__DESCRIPTION OF THE TASK__
What you return must match the listing below character for character, minus any pictures.
-- STORED DATA follows --
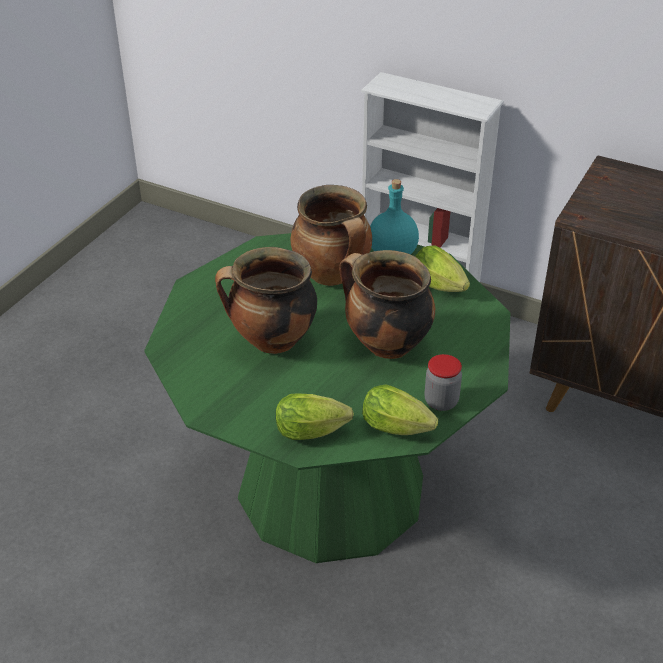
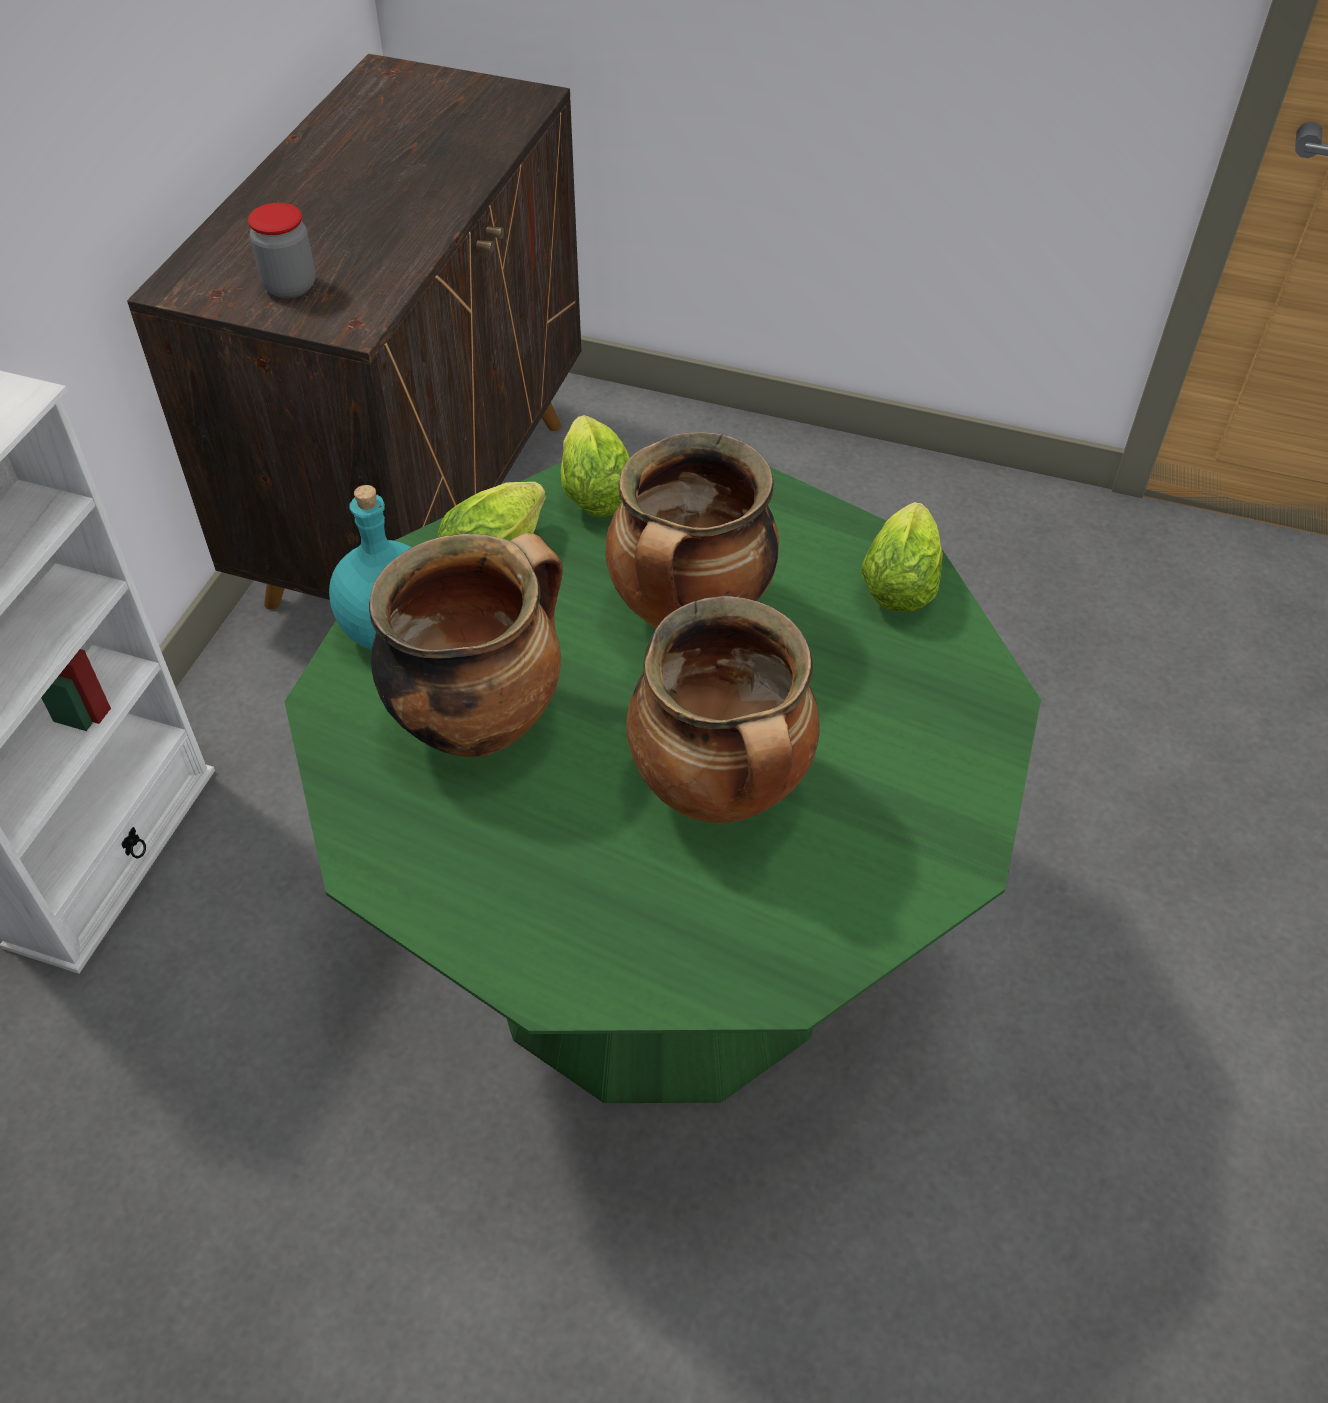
camera: 100 degrees left, 10 degrees up
(315, 431) = (948, 687): lettuce -> lettuce (594, 489)
(441, 401) = (819, 535): jar -> jar (290, 286)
-- STORED DATA concluded --
__PROBLEM SOLUTION__
camera: 100 degrees left, 10 degrees up
(315, 431) = (948, 687): lettuce -> lettuce (594, 489)
(441, 401) = (819, 535): jar -> jar (290, 286)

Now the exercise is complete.